J. Richard Gott auspica che entro il 2056 l'uomo sarà riuscito a impiantare una colonia stabile su Marte: sarebbe questo un evento epocale, capace di cambiare la storia del mondo, se non altro perché da quel punto in poi non si tratterebbe più solo della storia di questo mondo. Una colonia su Marte significherebbe tutelare l'umanità dal rischio di un'estinzione accidentale, ma potrebbe anche portare a un'accelerazione della corsa allo spazio.
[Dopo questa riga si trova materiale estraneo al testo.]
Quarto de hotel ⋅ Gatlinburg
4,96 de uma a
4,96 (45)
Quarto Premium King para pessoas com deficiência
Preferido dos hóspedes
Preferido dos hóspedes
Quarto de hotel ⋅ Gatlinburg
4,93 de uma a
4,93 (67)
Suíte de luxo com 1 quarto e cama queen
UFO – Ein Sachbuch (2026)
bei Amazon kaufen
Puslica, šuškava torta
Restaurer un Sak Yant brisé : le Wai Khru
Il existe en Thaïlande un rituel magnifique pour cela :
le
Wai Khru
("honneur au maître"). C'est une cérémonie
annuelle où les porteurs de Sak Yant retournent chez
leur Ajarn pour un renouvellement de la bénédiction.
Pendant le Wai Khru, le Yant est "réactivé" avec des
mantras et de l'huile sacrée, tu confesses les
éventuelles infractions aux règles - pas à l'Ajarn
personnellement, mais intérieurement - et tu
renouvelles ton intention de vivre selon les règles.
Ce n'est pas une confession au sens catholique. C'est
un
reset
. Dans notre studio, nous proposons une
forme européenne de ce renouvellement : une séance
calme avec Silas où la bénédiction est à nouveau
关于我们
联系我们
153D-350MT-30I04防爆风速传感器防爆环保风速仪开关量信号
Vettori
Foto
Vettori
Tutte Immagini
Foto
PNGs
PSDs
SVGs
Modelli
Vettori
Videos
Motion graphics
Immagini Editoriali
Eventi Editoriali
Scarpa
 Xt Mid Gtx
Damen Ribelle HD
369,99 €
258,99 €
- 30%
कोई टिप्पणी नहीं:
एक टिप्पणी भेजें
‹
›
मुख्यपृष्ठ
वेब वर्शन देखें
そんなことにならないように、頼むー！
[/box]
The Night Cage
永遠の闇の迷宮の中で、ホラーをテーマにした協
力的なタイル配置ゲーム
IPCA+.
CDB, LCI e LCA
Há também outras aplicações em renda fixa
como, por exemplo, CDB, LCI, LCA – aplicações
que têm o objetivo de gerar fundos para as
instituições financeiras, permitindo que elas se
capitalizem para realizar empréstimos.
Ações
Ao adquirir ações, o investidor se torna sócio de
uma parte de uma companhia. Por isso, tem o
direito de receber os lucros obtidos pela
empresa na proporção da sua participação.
Magari, giusto per tenerci bassi, impareremo anche a sfruttare almeno un centesimo dell'energia che ogni istante piove dal Sole sulla Terra e che, sottolinea Wilczek, è diecimila volte più di quanta ne usiamo.
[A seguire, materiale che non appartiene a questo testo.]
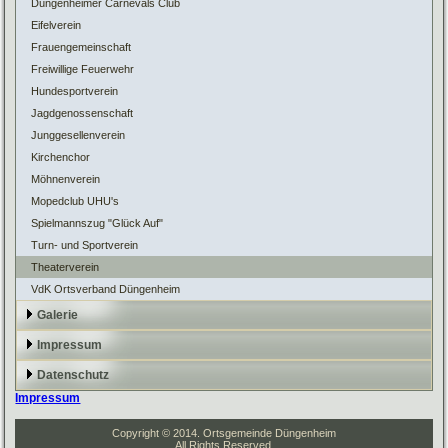
Düngenheimer Carnevals Club
Eifelverein
Frauengemeinschaft
Freiwillige Feuerwehr
Hundesportverein
Jagdgenossenschaft
Junggesellenverein
Kirchenchor
Möhnenverein
Mopedclub UHU's
Spielmannszug "Glück Auf"
Turn- und Sportverein
Theaterverein
VdK Ortsverband Düngenheim
Galerie
Impressum
Datenschutz
Impressum
Copyright © 2014. Ortsgemeinde Düngenheim
All Rights Reserved.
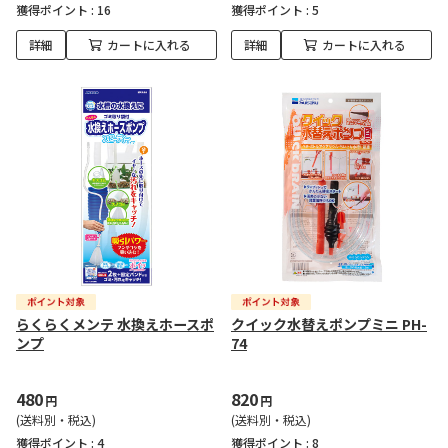
獲得ポイント :
16
獲得ポイント :
5
詳細
カートに入れる
詳細
カートに入れる
らくらくメンテ 水換えホースポ
クイック水替えポンプミニ PH-
ンプ
74
480
820
円
円
(送料別・税込)
(送料別・税込)
獲得ポイント :
4
獲得ポイント :
8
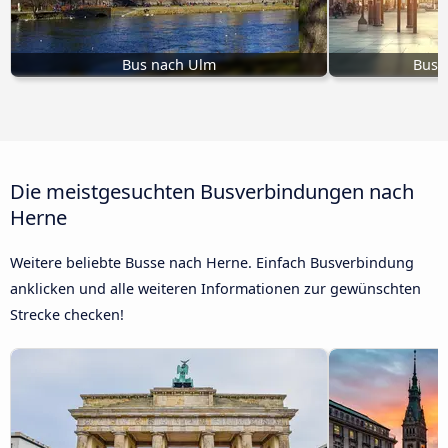
Bus nach Ulm
Bus 
Die meistgesuchten Busverbindungen nach
Herne
Weitere beliebte Busse nach Herne. Einfach Busverbindung
anklicken und alle weiteren Informationen zur gewünschten
Strecke checken!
Scienze, tecnologia e vita di tutti i giorni usciranno rivoluzionate dall'impatto di questi possibili fattori. Ma sul versante meno pratico (ma ne siamo poi così sicuri?) della matematica pura, siamo proprio certi che i nostri libri non cambieranno entro i prossimi cinquant'anni? Marcus du Sautoy si augura che la prossima generazione di matematici riesca laddove tutti gli studiosi hanno finora fallito: vale a dire l'identificazione di uno schema definito nella ricorsione dei numeri primi, quei numeri indivisibili che sono i mattoni dell'universo. Tutti i numeri possono infatti essere scritti come il prodotto tra numeri primi, ma i numeri primi non hanno una collocazione precisa e, almeno al momento, predicibile. Ma strane risonanze sono state rilevate dagli scienziati tra i livelli energetici dei nuclei pesanti di elementi come l'uranio e i numeri primi, la qual cosa potrebbe indicare una direzione alla ricerca dei prossimi anni. E un ruolo importante potrebbe essere giocato, secondo Benoit Mandelbrot, anche dai frattali, che riescono a descrivere fenomeni diversi che vanno dalla scienza dei materiali alla finanza, dalla turbolenza alla musica...
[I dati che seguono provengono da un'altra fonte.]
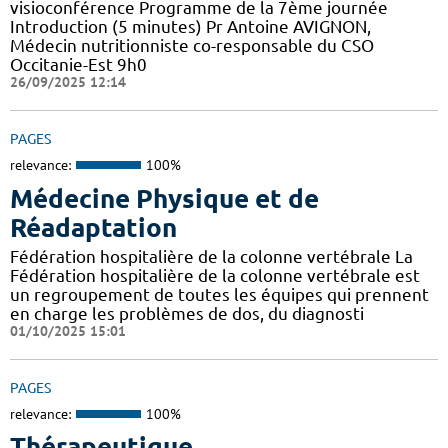
visioconférence Programme de la 7ème journée
Introduction (5 minutes) Pr Antoine AVIGNON,
Médecin nutritionniste co-responsable du CSO
Occitanie-Est 9h0
26/09/2025 12:14
PAGES
relevance:
100%
Médecine Physique et de
Réadaptation
Fédération hospitalière de la colonne vertébrale La
Fédération hospitalière de la colonne vertébrale est
un regroupement de toutes les équipes qui prennent
en charge les problèmes de dos, du diagnosti
01/10/2025 15:01
PAGES
relevance:
100%
Thérapeutique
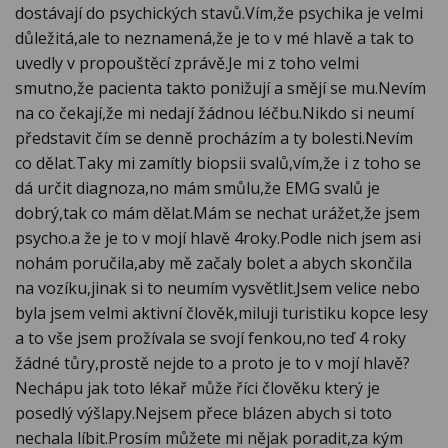
dostávají do psychických stavů.Vím,že psychika je velmi
důležitá,ale to neznamená,že je to v mé hlavě a tak to
uvedly v propouštěcí zprávě.Je mi z toho velmi
smutno,že pacienta takto ponižují a smějí se mu.Nevím
na co čekají,že mi nedají žádnou léčbu.Nikdo si neumí
představit čím se denně procházím a ty bolesti.Nevím
co dělat.Taky mi zamítly biopsii svalů,vím,že i z toho se
dá určit diagnoza,no mám smůlu,že EMG svalů je
dobrý,tak co mám dělat.Mám se nechat urážet,že jsem
psycho.a že je to v mojí hlavě 4roky.Podle nich jsem asi
nohám poručila,aby mě začaly bolet a abych skončila
na vozíku,jinak si to neumím vysvětlit.Jsem velice nebo
byla jsem velmi aktivní člověk,miluji turistiku kopce lesy
a to vše jsem prožívala se svojí fenkou,no teď 4 roky
žádné tůry,prostě nejde to a proto je to v mojí hlavě?
Nechápu jak toto lékař může říci člověku který je
posedlý výšlapy.Nejsem přece blázen abych si toto
nechala líbit.Prosím můžete mi nějak poradit,za kým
Insomma, i possibili sviluppi indicati da tutti questi scienziati e dai loro colleghi nei rispettivi campi di ricerca schiudono la porta a sviluppi emozionanti e sconvolgenti per i prossimi decenni. Se anche solo una minima parte di queste estrapolazioni dovesse verificarsi, ci ritroveremo presto a vivere in un mondo che potrebbe somigliare da vicino alle proiezioni fantasiose di uno scrittore di fantascienza. Che sia un futuro piacevole (come per gran parte delle prospettive delineate) oppure pericoloso (come denunciato da altre), forse la fantascienza potrà comunque fornirci i codici comportamentali di riferimento utili a sopravvivere.